Stored data entries

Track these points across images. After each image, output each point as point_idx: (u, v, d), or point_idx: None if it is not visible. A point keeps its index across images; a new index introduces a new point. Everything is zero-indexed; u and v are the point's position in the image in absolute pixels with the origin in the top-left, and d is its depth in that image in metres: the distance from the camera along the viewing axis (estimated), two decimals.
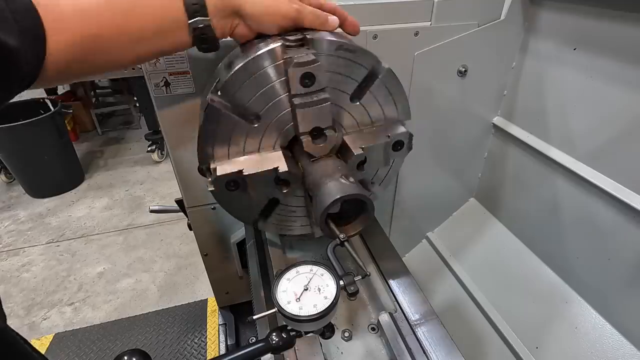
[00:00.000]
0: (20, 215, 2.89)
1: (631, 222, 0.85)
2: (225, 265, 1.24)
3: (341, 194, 0.58)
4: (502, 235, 1.27)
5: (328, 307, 0.56)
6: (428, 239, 1.41)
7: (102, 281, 2.29)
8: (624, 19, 0.79)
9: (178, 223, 2.69)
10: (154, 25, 0.58)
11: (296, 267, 0.63)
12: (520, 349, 1.01)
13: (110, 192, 3.12)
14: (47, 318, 2.09)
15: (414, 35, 0.93)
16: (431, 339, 0.70)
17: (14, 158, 2.91)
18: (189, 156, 0.95)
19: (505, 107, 1.17)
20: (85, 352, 1.87)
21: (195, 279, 2.27)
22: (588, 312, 0.99)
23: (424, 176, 1.24)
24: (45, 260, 2.47)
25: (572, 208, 1.02)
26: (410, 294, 0.79)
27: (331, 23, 0.65)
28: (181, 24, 0.58)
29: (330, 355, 0.71)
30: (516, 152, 1.16)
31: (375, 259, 0.89)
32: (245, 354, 0.56)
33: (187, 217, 1.11)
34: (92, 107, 3.96)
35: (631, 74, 0.81)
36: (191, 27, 0.59)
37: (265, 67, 0.61)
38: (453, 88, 1.07)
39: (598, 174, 0.92)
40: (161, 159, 3.50)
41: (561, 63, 0.96)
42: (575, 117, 0.96)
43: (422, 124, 1.05)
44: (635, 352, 0.88)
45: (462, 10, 0.95)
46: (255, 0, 0.60)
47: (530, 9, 1.01)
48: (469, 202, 1.41)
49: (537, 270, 1.14)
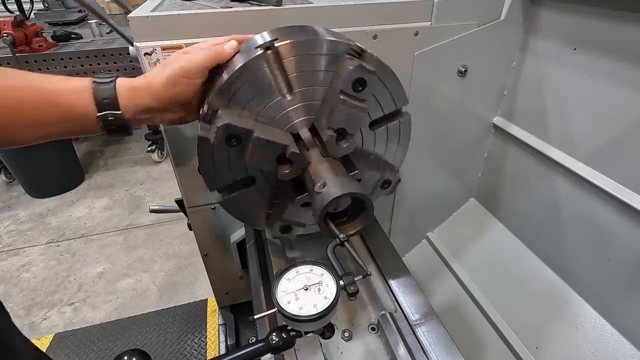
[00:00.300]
0: (20, 215, 2.89)
1: (631, 222, 0.85)
2: (225, 265, 1.25)
3: (343, 191, 0.58)
4: (502, 235, 1.27)
5: (328, 307, 0.56)
6: (428, 239, 1.41)
7: (102, 281, 2.29)
8: (624, 19, 0.79)
9: (178, 223, 2.69)
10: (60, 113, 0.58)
11: (296, 267, 0.63)
12: (520, 349, 1.01)
13: (110, 192, 3.12)
14: (47, 318, 2.08)
15: (414, 35, 0.93)
16: (431, 339, 0.70)
17: (14, 158, 2.91)
18: (189, 156, 0.95)
19: (505, 107, 1.17)
20: (85, 352, 1.87)
21: (195, 279, 2.27)
22: (588, 312, 0.99)
23: (424, 176, 1.24)
24: (45, 260, 2.47)
25: (572, 208, 1.02)
26: (410, 294, 0.79)
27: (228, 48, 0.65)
28: (90, 115, 0.59)
29: (330, 355, 0.71)
30: (516, 152, 1.16)
31: (375, 259, 0.89)
32: (245, 354, 0.56)
33: (187, 217, 1.11)
34: None
35: (631, 74, 0.81)
36: (100, 119, 0.59)
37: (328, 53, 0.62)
38: (453, 88, 1.07)
39: (598, 174, 0.92)
40: (161, 159, 3.50)
41: (561, 63, 0.96)
42: (575, 117, 0.96)
43: (422, 124, 1.05)
44: (635, 352, 0.88)
45: (462, 10, 0.95)
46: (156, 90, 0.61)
47: (530, 9, 1.01)
48: (469, 202, 1.41)
49: (537, 270, 1.14)
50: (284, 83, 0.63)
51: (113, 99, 0.59)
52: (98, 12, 1.11)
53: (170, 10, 0.81)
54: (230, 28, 0.79)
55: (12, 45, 2.07)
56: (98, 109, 0.58)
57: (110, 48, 2.22)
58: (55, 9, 3.78)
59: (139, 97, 0.61)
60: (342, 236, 0.62)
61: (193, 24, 0.78)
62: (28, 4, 3.35)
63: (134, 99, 0.60)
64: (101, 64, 2.23)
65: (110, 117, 0.59)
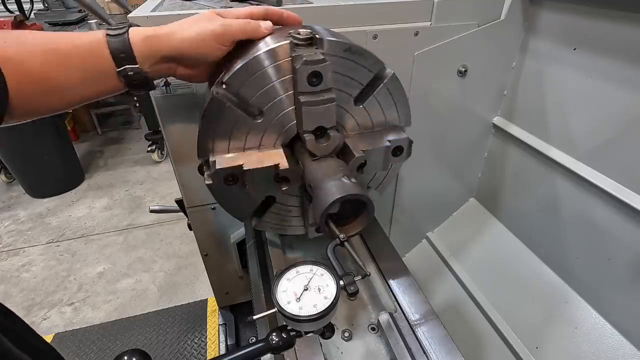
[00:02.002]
0: (20, 215, 2.89)
1: (631, 222, 0.85)
2: (225, 265, 1.24)
3: (342, 193, 0.57)
4: (502, 235, 1.27)
5: (328, 307, 0.56)
6: (428, 239, 1.41)
7: (102, 281, 2.29)
8: (624, 19, 0.79)
9: (178, 223, 2.69)
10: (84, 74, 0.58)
11: (296, 267, 0.62)
12: (520, 349, 1.01)
13: (110, 192, 3.12)
14: (47, 318, 2.08)
15: (414, 35, 0.93)
16: (431, 339, 0.70)
17: (14, 158, 2.91)
18: (189, 156, 0.95)
19: (505, 107, 1.17)
20: (85, 352, 1.87)
21: (195, 279, 2.27)
22: (588, 312, 0.99)
23: (424, 176, 1.24)
24: (45, 260, 2.47)
25: (572, 208, 1.02)
26: (410, 294, 0.79)
27: (264, 28, 0.65)
28: (110, 72, 0.58)
29: (330, 355, 0.71)
30: (516, 152, 1.16)
31: (375, 259, 0.89)
32: (245, 354, 0.56)
33: (187, 217, 1.11)
34: (92, 107, 3.95)
35: (631, 74, 0.81)
36: (120, 75, 0.59)
37: (272, 64, 0.61)
38: (453, 88, 1.07)
39: (598, 174, 0.92)
40: (161, 159, 3.50)
41: (561, 63, 0.96)
42: (575, 117, 0.96)
43: (422, 124, 1.05)
44: (635, 352, 0.88)
45: (462, 10, 0.95)
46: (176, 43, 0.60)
47: (530, 9, 1.01)
48: (469, 202, 1.41)
49: (537, 270, 1.13)
50: (249, 109, 0.63)
51: (129, 52, 0.57)
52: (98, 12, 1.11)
53: (170, 10, 0.81)
54: None
55: None
56: (117, 64, 0.57)
57: None
58: (55, 9, 3.78)
59: (156, 46, 0.59)
60: (342, 236, 0.62)
61: None
62: (28, 4, 3.35)
63: (150, 49, 0.59)
64: None
65: (130, 72, 0.58)
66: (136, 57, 0.58)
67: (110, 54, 0.57)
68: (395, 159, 0.73)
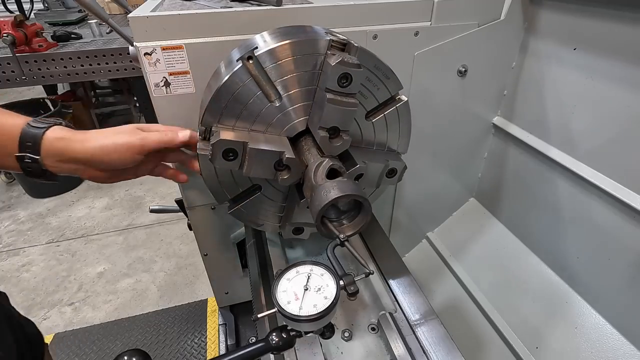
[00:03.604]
0: (20, 215, 2.89)
1: (631, 222, 0.85)
2: (225, 265, 1.24)
3: (340, 193, 0.58)
4: (502, 235, 1.27)
5: (328, 307, 0.56)
6: (428, 239, 1.41)
7: (102, 281, 2.29)
8: (624, 19, 0.79)
9: (178, 223, 2.69)
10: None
11: (296, 267, 0.63)
12: (520, 349, 1.01)
13: (110, 192, 3.11)
14: (47, 318, 2.08)
15: (414, 35, 0.93)
16: (431, 339, 0.70)
17: None
18: None
19: (505, 107, 1.17)
20: (85, 352, 1.87)
21: (195, 279, 2.27)
22: (588, 312, 0.99)
23: (424, 176, 1.24)
24: (45, 260, 2.47)
25: (572, 208, 1.02)
26: (410, 294, 0.79)
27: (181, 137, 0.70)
28: (11, 152, 0.61)
29: (330, 355, 0.71)
30: (516, 152, 1.16)
31: (375, 259, 0.89)
32: (245, 354, 0.56)
33: (187, 217, 1.11)
34: (92, 107, 3.95)
35: (631, 73, 0.81)
36: (18, 159, 0.61)
37: (309, 53, 0.62)
38: (453, 88, 1.07)
39: (598, 174, 0.92)
40: None
41: (561, 63, 0.96)
42: (575, 117, 0.96)
43: (422, 124, 1.05)
44: (635, 352, 0.88)
45: (462, 10, 0.95)
46: (88, 149, 0.63)
47: (530, 9, 1.01)
48: (469, 202, 1.41)
49: (537, 270, 1.13)
50: (271, 90, 0.63)
51: (36, 144, 0.61)
52: (98, 12, 1.11)
53: (170, 10, 0.81)
54: (230, 28, 0.79)
55: (12, 45, 2.07)
56: (19, 149, 0.61)
57: (110, 48, 2.22)
58: (55, 9, 3.78)
59: (66, 148, 0.63)
60: (342, 236, 0.62)
61: (193, 24, 0.78)
62: (28, 4, 3.35)
63: (58, 149, 0.62)
64: (101, 64, 2.23)
65: (27, 160, 0.61)
66: (41, 151, 0.61)
67: (19, 139, 0.61)
68: (387, 179, 0.78)
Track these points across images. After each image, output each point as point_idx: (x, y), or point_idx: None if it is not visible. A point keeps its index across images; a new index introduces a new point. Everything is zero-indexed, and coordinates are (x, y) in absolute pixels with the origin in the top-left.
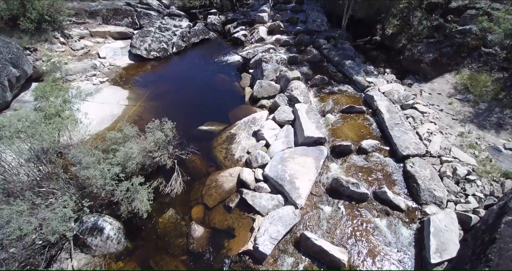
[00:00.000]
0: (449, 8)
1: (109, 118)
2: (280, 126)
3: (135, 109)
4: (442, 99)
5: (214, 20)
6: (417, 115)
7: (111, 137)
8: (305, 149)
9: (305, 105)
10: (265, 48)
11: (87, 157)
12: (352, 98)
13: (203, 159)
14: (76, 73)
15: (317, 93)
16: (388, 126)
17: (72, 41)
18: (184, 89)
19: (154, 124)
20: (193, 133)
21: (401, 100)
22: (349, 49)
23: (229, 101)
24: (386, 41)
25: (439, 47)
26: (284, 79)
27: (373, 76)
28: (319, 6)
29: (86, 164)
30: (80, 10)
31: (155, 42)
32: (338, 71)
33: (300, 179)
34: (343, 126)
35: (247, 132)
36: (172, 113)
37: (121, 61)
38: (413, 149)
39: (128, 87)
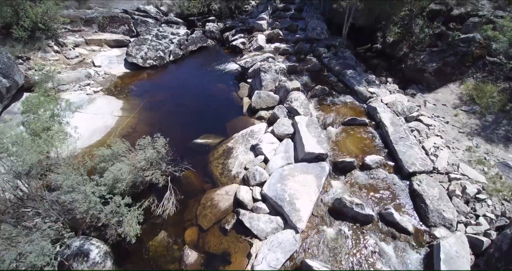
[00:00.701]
0: (451, 16)
1: (102, 130)
2: (279, 140)
3: (129, 120)
4: (447, 111)
5: (212, 28)
6: (422, 128)
7: (99, 155)
8: (306, 166)
9: (305, 118)
10: (263, 56)
11: (68, 180)
12: (354, 110)
13: (199, 175)
14: (70, 82)
15: (318, 104)
16: (393, 140)
17: (67, 49)
18: (180, 98)
19: (145, 141)
20: (188, 146)
21: (405, 112)
22: (350, 57)
23: (227, 112)
24: (387, 49)
25: (443, 56)
26: (283, 89)
27: (375, 86)
28: (318, 14)
29: (67, 188)
30: (76, 18)
31: (152, 50)
32: (339, 80)
33: (301, 199)
34: (345, 140)
35: (245, 146)
36: (167, 125)
37: (117, 70)
38: (420, 166)
39: (122, 97)
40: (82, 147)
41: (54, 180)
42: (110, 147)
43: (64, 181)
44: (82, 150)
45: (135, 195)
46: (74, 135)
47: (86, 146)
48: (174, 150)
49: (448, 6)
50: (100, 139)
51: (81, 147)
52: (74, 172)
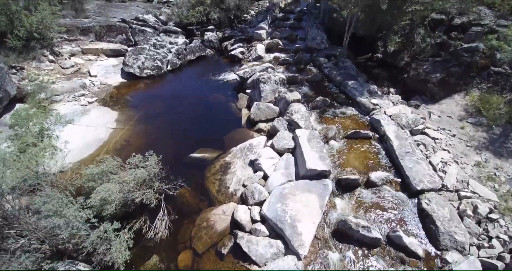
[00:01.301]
0: (453, 25)
1: (95, 144)
2: (279, 155)
3: (123, 133)
4: (453, 123)
5: (211, 37)
6: (428, 142)
7: (87, 173)
8: (308, 184)
9: (307, 131)
10: (263, 67)
11: (49, 204)
12: (357, 122)
13: (194, 193)
14: (64, 93)
15: (319, 116)
16: (398, 155)
17: (62, 59)
18: (177, 110)
19: (137, 159)
20: (184, 161)
21: (410, 124)
22: (351, 67)
23: (225, 123)
24: (388, 59)
25: (447, 66)
26: (283, 101)
27: (378, 97)
28: (318, 23)
29: (47, 212)
30: (72, 27)
31: (149, 60)
32: (340, 91)
33: (303, 222)
34: (348, 154)
35: (243, 161)
36: (162, 137)
37: (113, 80)
38: (428, 183)
39: (117, 108)
40: (74, 161)
41: (31, 204)
42: (99, 164)
43: (43, 205)
44: (73, 164)
45: (126, 214)
46: (64, 150)
47: (78, 160)
48: (168, 165)
49: (450, 15)
50: (93, 153)
51: (73, 162)
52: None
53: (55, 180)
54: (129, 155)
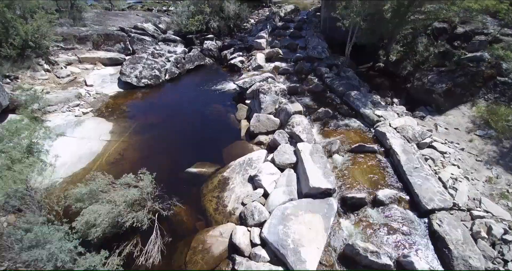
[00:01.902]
0: (455, 34)
1: (87, 157)
2: (280, 170)
3: (118, 145)
4: (461, 135)
5: (210, 46)
6: (436, 156)
7: (75, 193)
8: (311, 203)
9: (309, 145)
10: (263, 77)
11: (31, 233)
12: (361, 135)
13: (190, 211)
14: (58, 103)
15: (322, 129)
16: (406, 171)
17: (58, 68)
18: (174, 121)
19: (128, 179)
20: (180, 176)
21: (417, 137)
22: (353, 77)
23: (223, 136)
24: (391, 68)
25: (452, 76)
26: (284, 112)
27: (382, 108)
28: (318, 32)
29: (29, 243)
30: (69, 36)
31: (147, 69)
32: (343, 102)
33: (307, 247)
34: (353, 170)
35: (242, 177)
36: (158, 150)
37: (109, 89)
38: (439, 202)
39: (113, 119)
40: (65, 176)
41: (13, 235)
42: (88, 183)
43: (25, 235)
44: (65, 179)
45: (117, 235)
46: (54, 164)
47: (69, 175)
48: (163, 182)
49: (452, 24)
50: (85, 167)
51: (64, 176)
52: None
53: (42, 199)
54: (122, 169)
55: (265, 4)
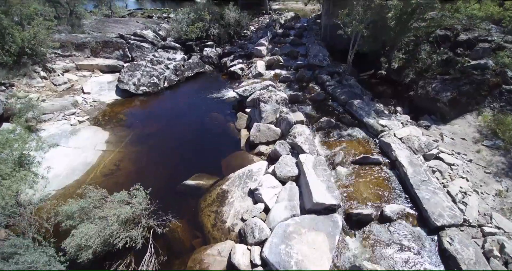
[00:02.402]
0: (458, 41)
1: (82, 168)
2: (281, 183)
3: (113, 156)
4: (468, 146)
5: (210, 53)
6: (444, 168)
7: (65, 211)
8: (315, 220)
9: (312, 157)
10: (263, 84)
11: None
12: (365, 146)
13: (187, 227)
14: (54, 111)
15: (324, 139)
16: (413, 185)
17: (55, 75)
18: (172, 130)
19: (121, 196)
20: (177, 189)
21: (423, 148)
22: (355, 85)
23: (223, 146)
24: (393, 75)
25: (457, 85)
26: (285, 122)
27: (385, 117)
28: (319, 40)
29: None
30: (67, 42)
31: (145, 76)
32: (345, 111)
33: (311, 269)
34: (357, 183)
35: (242, 190)
36: (155, 161)
37: (107, 97)
38: (448, 217)
39: (109, 128)
40: (58, 188)
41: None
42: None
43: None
44: (58, 192)
45: (109, 254)
46: (46, 177)
47: (63, 187)
48: (159, 195)
49: (455, 31)
50: (79, 179)
51: (57, 188)
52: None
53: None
54: (117, 181)
55: (265, 11)
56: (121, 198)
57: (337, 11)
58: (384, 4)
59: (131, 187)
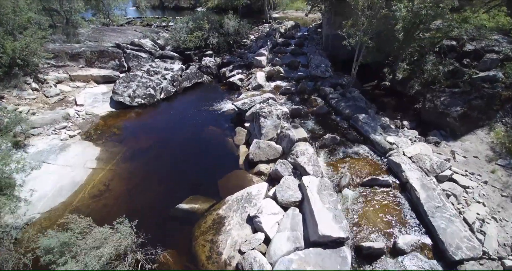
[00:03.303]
0: (465, 51)
1: (69, 188)
2: (283, 209)
3: (104, 174)
4: (482, 165)
5: (209, 63)
6: (459, 192)
7: (44, 245)
8: (321, 255)
9: (316, 180)
10: (263, 97)
11: None
12: (373, 165)
13: (179, 260)
14: (44, 125)
15: (328, 157)
16: (427, 212)
17: (47, 86)
18: (167, 145)
19: (103, 233)
20: (170, 214)
21: (435, 169)
22: (359, 98)
23: (220, 163)
24: (397, 87)
25: (468, 98)
26: (287, 139)
27: (393, 133)
28: (320, 49)
29: None
30: (61, 52)
31: (141, 87)
32: (350, 126)
33: None
34: (366, 208)
35: (240, 216)
36: (147, 181)
37: (101, 109)
38: (467, 250)
39: (101, 143)
40: (43, 211)
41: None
42: (59, 233)
43: None
44: (42, 215)
45: None
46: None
47: (48, 210)
48: (150, 221)
49: (461, 41)
50: (65, 201)
51: (42, 211)
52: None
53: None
54: (105, 204)
55: (266, 20)
56: (103, 235)
57: (339, 21)
58: (390, 14)
59: (120, 211)
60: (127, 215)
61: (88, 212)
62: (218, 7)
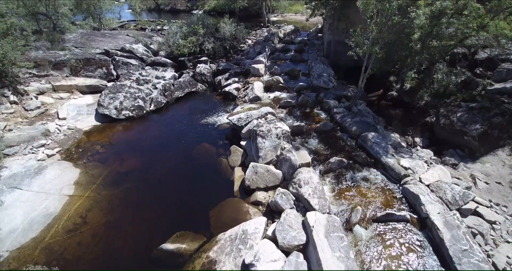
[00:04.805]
0: (477, 60)
1: (42, 220)
2: (284, 253)
3: (81, 203)
4: (506, 194)
5: (203, 70)
6: (485, 229)
7: None
8: None
9: (323, 218)
10: (260, 112)
11: None
12: (386, 195)
13: None
14: (21, 143)
15: (335, 184)
16: (453, 257)
17: (27, 98)
18: (154, 167)
19: None
20: (152, 256)
21: (457, 200)
22: (366, 112)
23: (212, 189)
24: (405, 97)
25: (487, 116)
26: (288, 164)
27: (406, 154)
28: (322, 56)
29: None
30: (43, 61)
31: (129, 98)
32: (358, 146)
33: None
34: (382, 252)
35: (234, 261)
36: (129, 212)
37: (85, 123)
38: None
39: (82, 164)
40: (13, 249)
41: None
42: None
43: None
44: (11, 253)
45: None
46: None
47: (18, 247)
48: (130, 267)
49: (472, 49)
50: (37, 236)
51: (11, 249)
52: None
53: None
54: (81, 242)
55: (264, 24)
56: None
57: (342, 26)
58: (404, 22)
59: (97, 251)
60: (104, 257)
61: (61, 251)
62: (215, 10)
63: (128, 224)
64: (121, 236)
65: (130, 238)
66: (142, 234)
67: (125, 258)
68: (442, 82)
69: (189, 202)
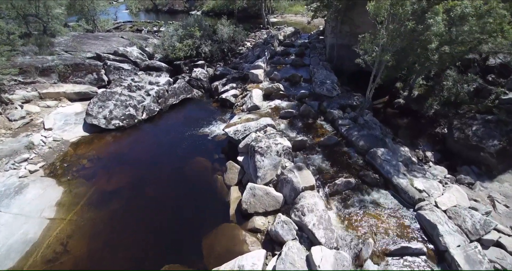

_TRY IT_
Using the entries above, output exactly the lines between the line holding "15: (317, 93)" and the line holding "39: (128, 87)", end lines included, and nothing more.

_REPLY TO THE TASK_
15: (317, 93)
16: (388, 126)
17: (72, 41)
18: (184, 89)
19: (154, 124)
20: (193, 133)
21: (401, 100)
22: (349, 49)
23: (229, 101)
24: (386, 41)
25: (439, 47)
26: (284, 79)
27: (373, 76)
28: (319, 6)
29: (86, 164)
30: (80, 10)
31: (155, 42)
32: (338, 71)
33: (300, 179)
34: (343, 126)
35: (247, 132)
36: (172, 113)
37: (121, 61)
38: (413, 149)
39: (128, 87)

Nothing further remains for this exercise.